#### AVAILABLE DATA

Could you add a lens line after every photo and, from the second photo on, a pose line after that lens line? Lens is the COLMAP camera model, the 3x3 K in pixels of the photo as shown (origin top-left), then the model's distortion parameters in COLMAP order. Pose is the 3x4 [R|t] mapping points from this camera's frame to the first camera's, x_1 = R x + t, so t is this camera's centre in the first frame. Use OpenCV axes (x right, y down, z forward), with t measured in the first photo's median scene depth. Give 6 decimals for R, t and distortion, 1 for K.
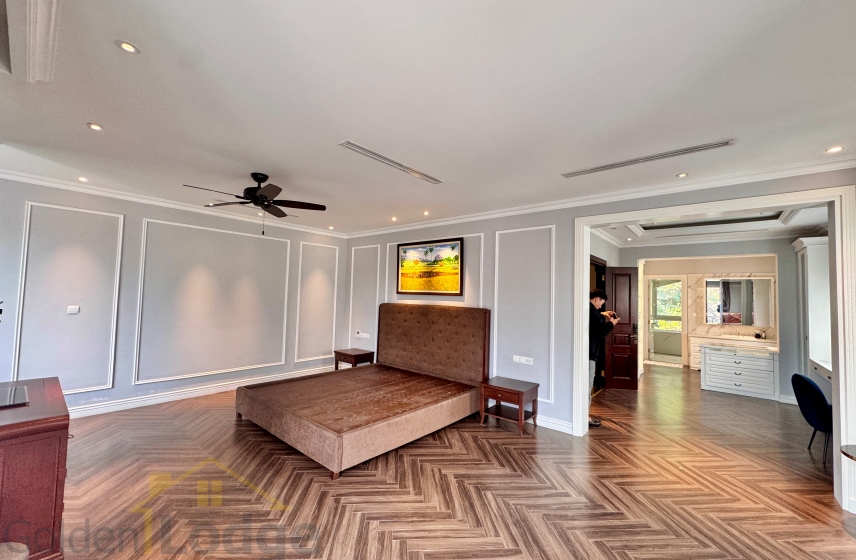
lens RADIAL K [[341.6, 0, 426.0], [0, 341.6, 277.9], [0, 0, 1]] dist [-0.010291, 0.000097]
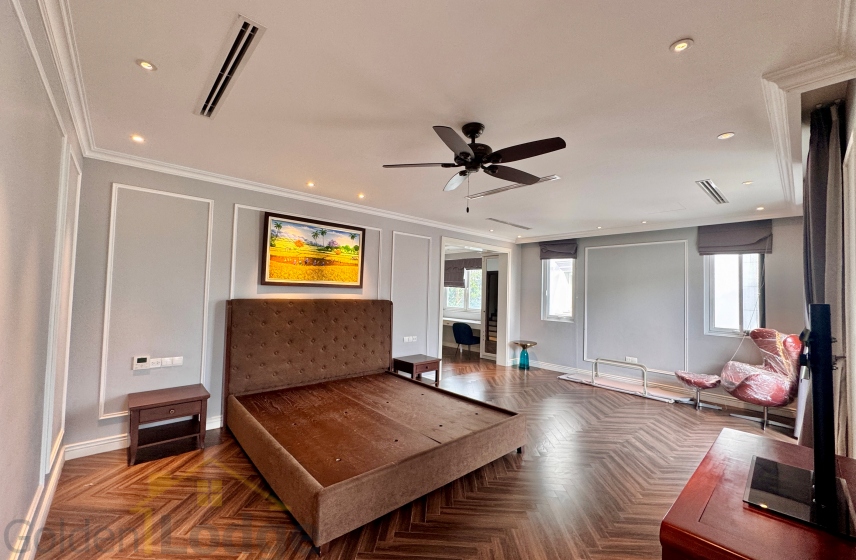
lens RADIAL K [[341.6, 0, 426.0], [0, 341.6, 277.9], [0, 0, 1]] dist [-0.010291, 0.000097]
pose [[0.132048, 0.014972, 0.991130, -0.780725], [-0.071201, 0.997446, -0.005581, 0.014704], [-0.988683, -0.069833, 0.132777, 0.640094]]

########
#### AVAILABLE DATA

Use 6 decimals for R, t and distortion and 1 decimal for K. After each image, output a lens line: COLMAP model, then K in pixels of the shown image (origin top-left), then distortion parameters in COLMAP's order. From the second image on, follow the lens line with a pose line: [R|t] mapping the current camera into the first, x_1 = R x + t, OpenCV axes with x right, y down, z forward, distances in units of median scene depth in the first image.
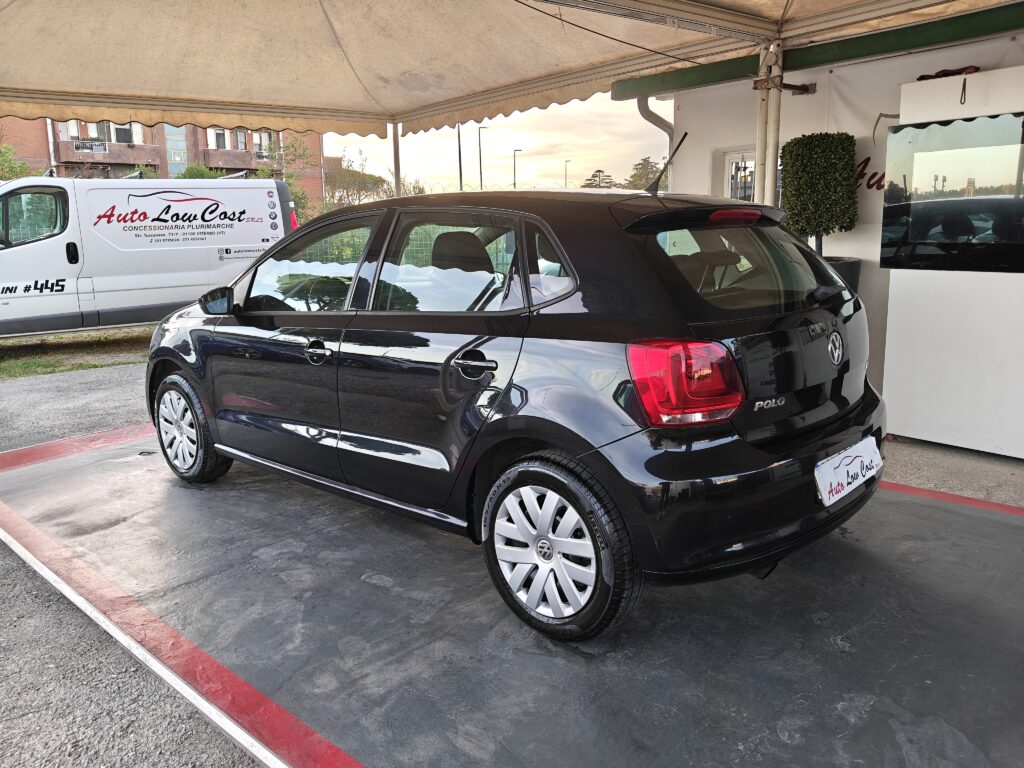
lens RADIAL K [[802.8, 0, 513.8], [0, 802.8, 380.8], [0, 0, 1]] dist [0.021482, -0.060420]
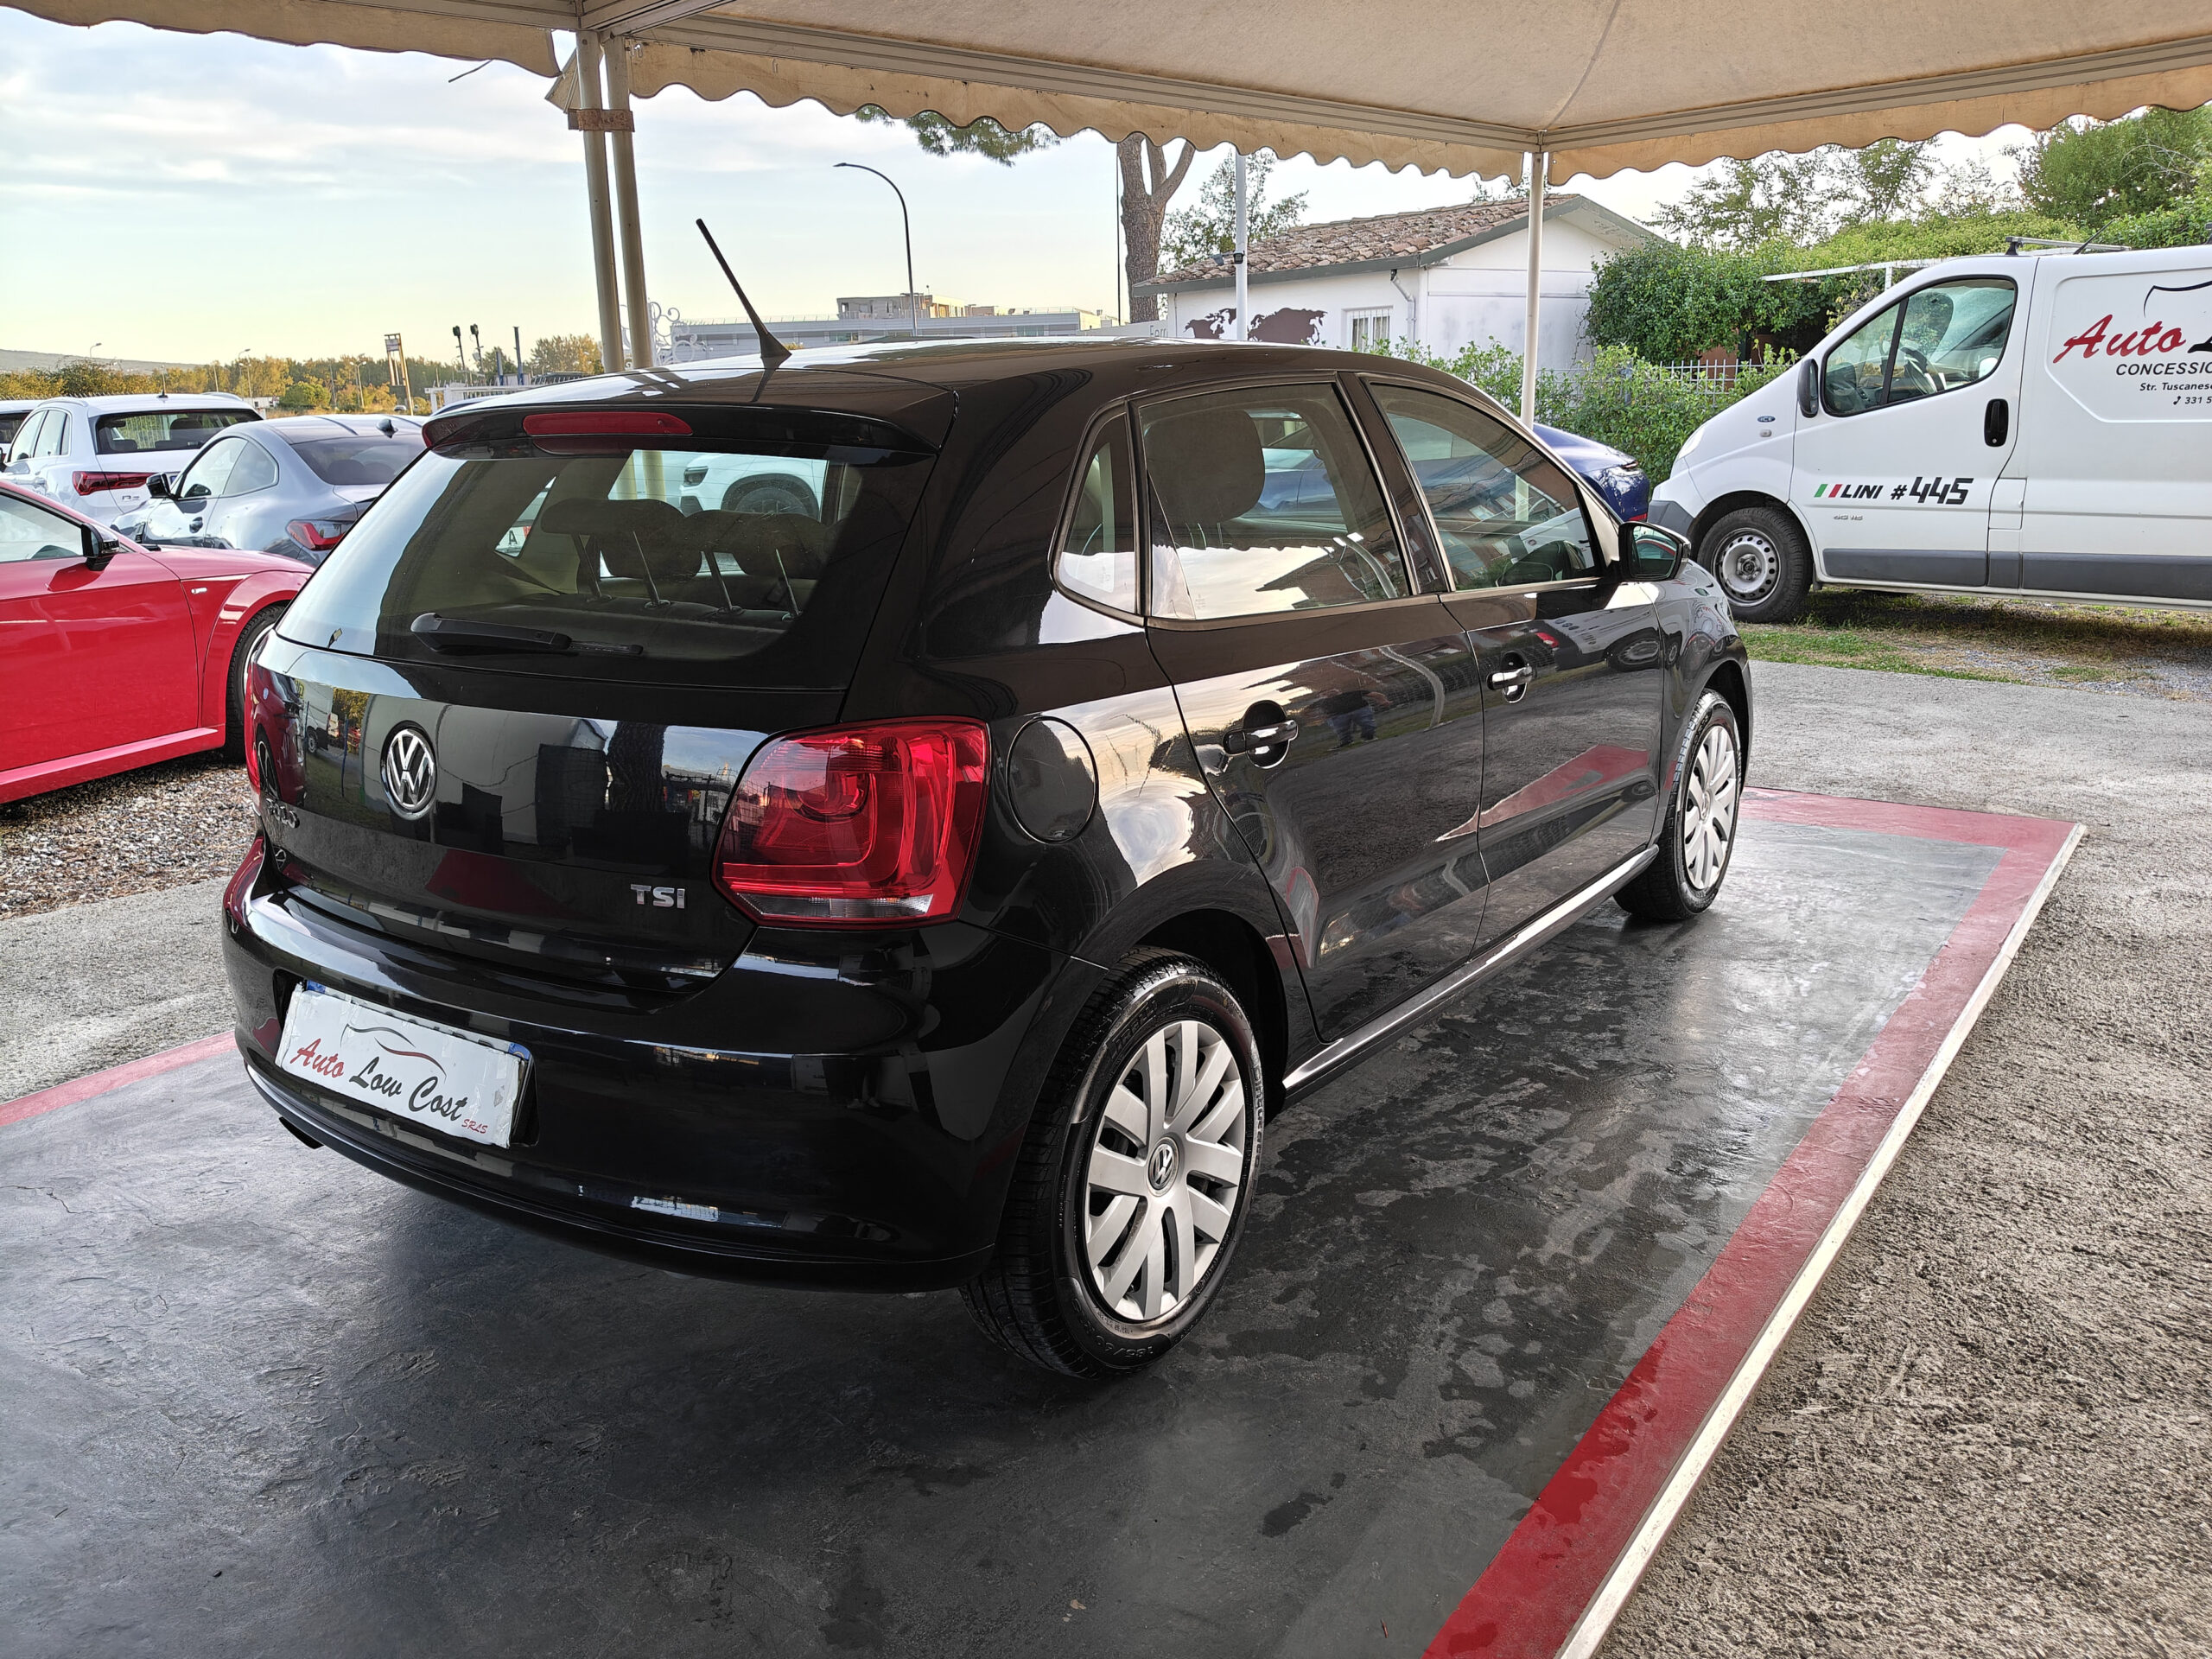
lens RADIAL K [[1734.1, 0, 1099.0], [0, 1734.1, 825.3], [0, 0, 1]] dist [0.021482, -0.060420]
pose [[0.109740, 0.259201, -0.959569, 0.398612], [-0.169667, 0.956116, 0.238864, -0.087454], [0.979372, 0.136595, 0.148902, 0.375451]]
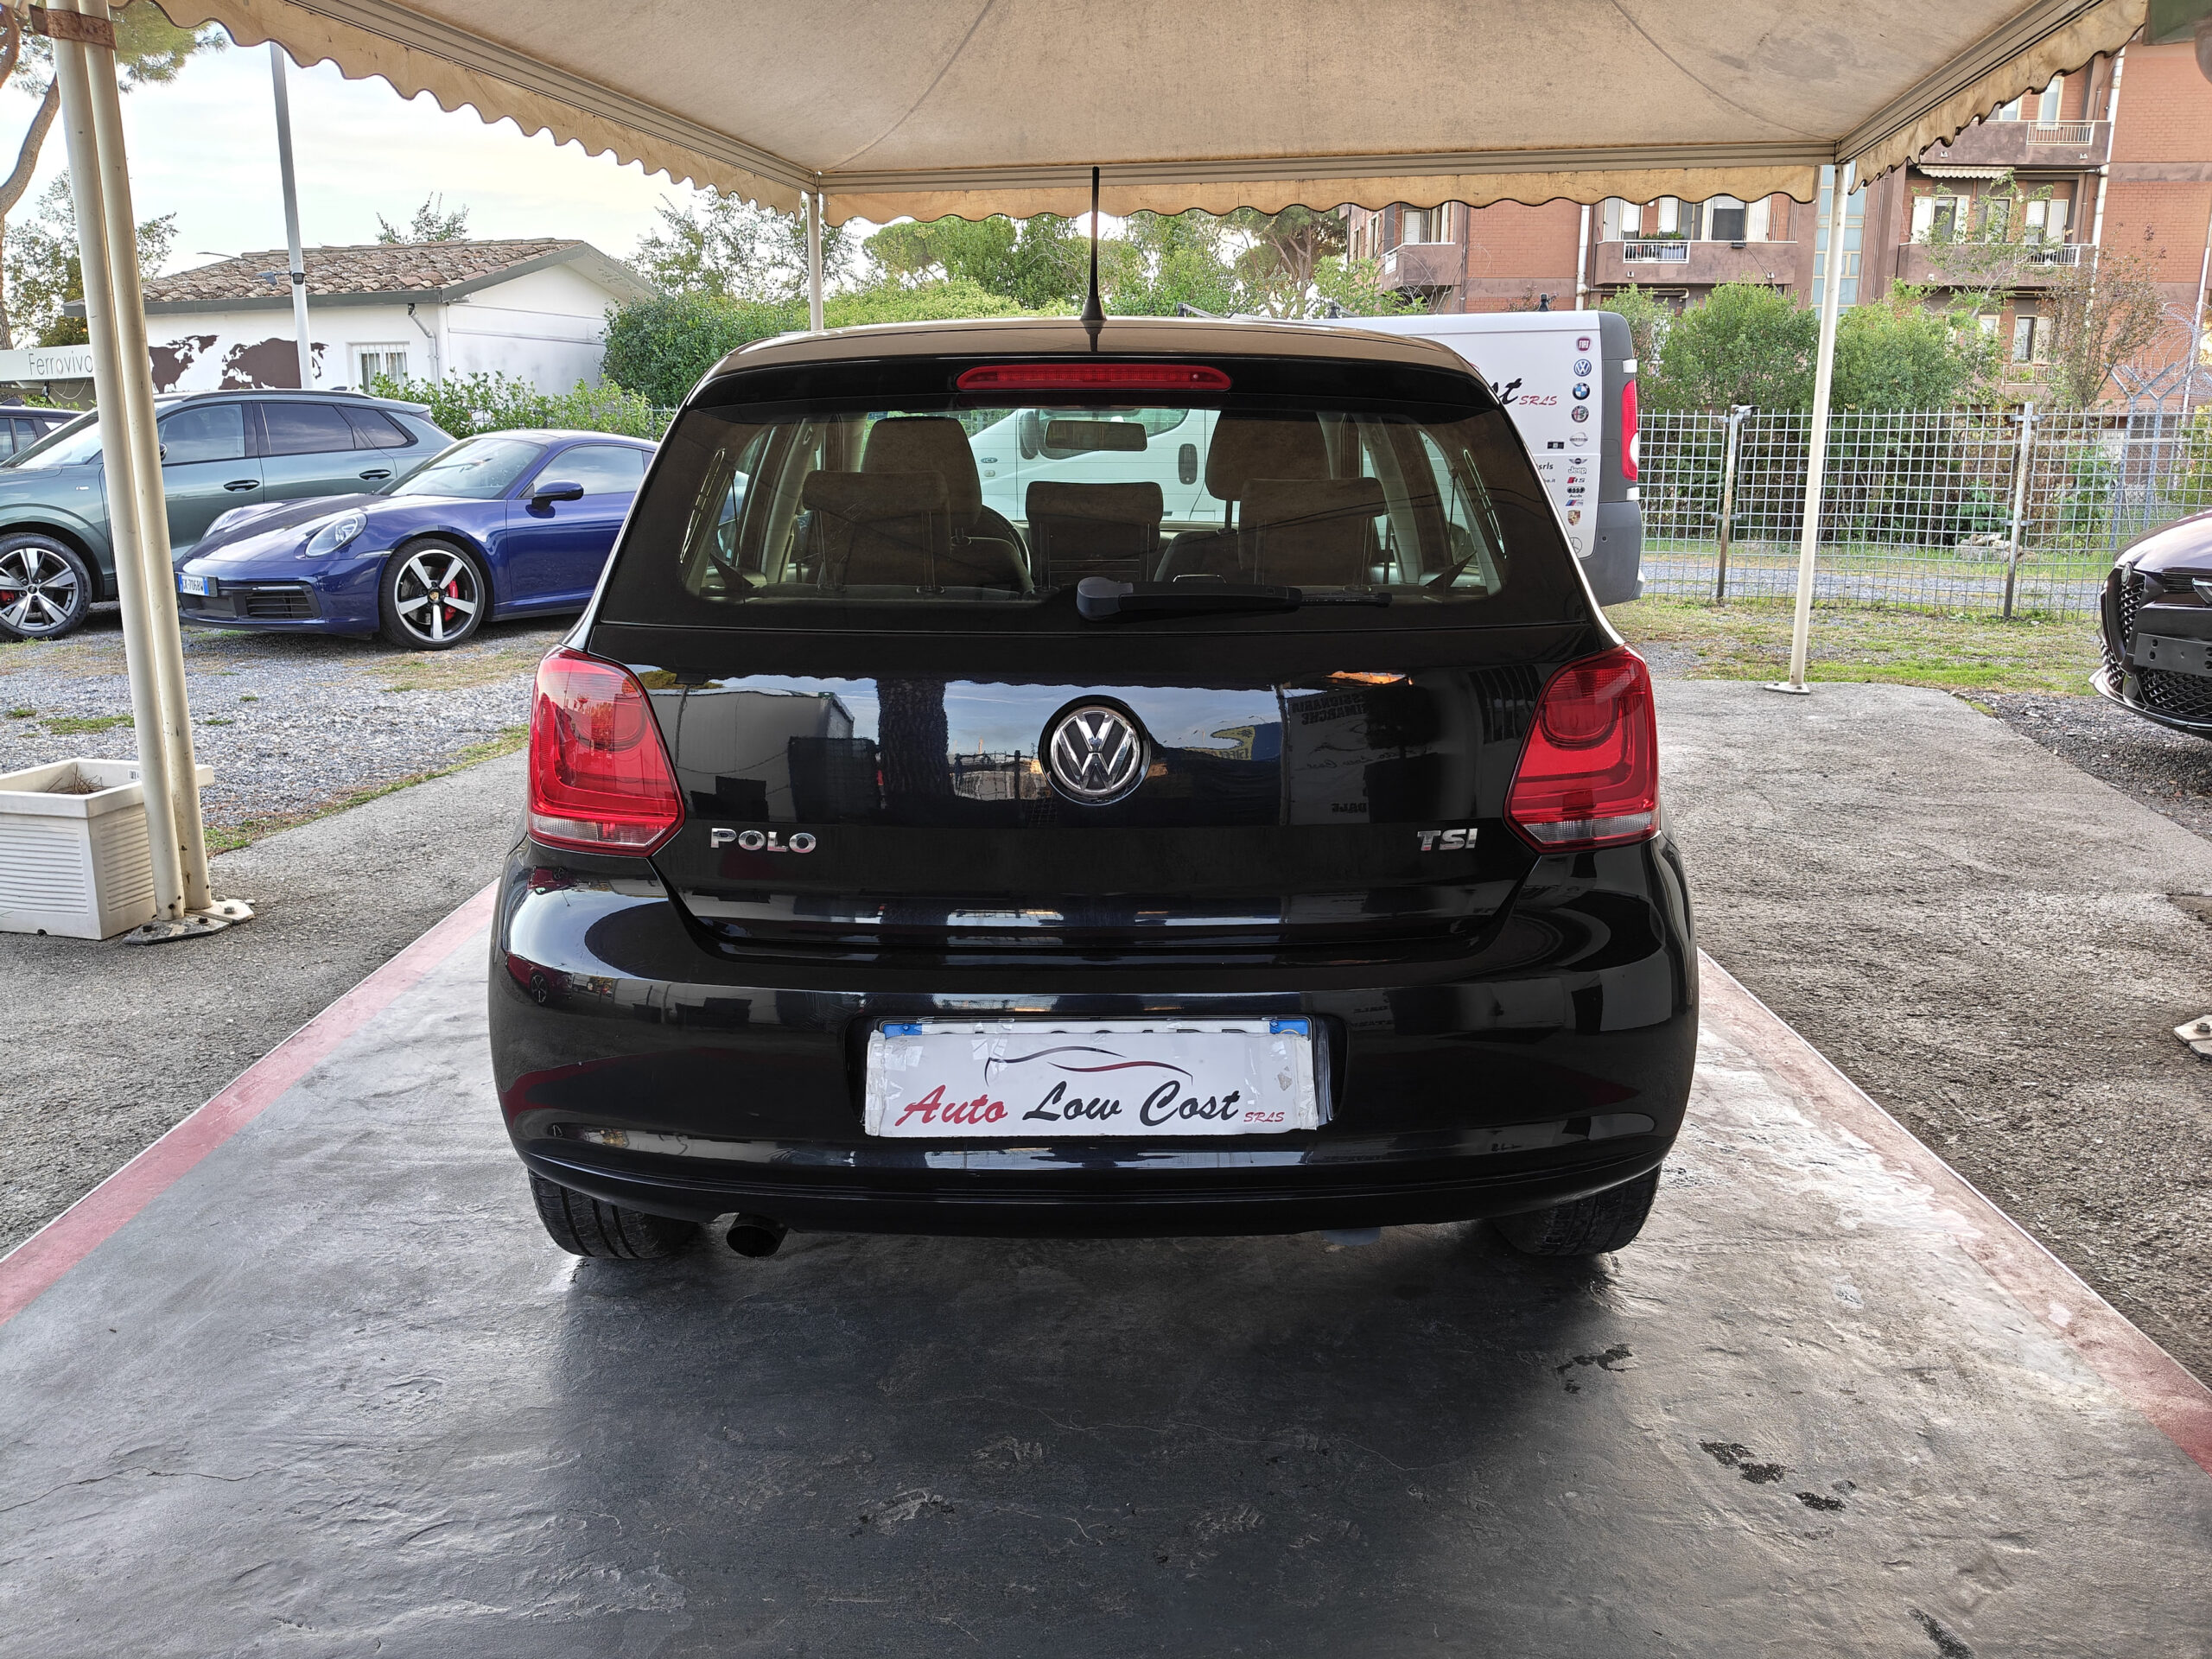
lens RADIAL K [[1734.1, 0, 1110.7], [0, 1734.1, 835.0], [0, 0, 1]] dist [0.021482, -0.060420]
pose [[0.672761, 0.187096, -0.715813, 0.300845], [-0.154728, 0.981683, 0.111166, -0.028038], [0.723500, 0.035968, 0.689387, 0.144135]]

########

** WHAT YOU ARE ASKED TO DO **
In the part that opens with the line containing "Could you add" and closes with the line containing "-0.069833, 0.132777, 0.640094]]", swap "decimals" for "digits" and give those lines again with everything else unchanged, leaving the pictures out.

** RESPONSE BELOW **
Could you add a lens line after every photo and, from the second photo on, a pose line after that lens line? Lens is the COLMAP camera model, the 3x3 K in pixels of the photo as shown (origin top-left), then the model's distortion parameters in COLMAP order. Pose is the 3x4 [R|t] mapping points from this camera's frame to the first camera's, x_1 = R x + t, so t is this camera's centre in the first frame. Use OpenCV axes (x right, y down, z forward), with t measured in the first photo's median scene depth. Give 6 digits for R, t and distortion, 1 for K.
lens RADIAL K [[341.6, 0, 426.0], [0, 341.6, 277.9], [0, 0, 1]] dist [-0.010291, 0.000097]
lens RADIAL K [[341.6, 0, 426.0], [0, 341.6, 277.9], [0, 0, 1]] dist [-0.010291, 0.000097]
pose [[0.132048, 0.014972, 0.991130, -0.780725], [-0.071201, 0.997446, -0.005581, 0.014704], [-0.988683, -0.069833, 0.132777, 0.640094]]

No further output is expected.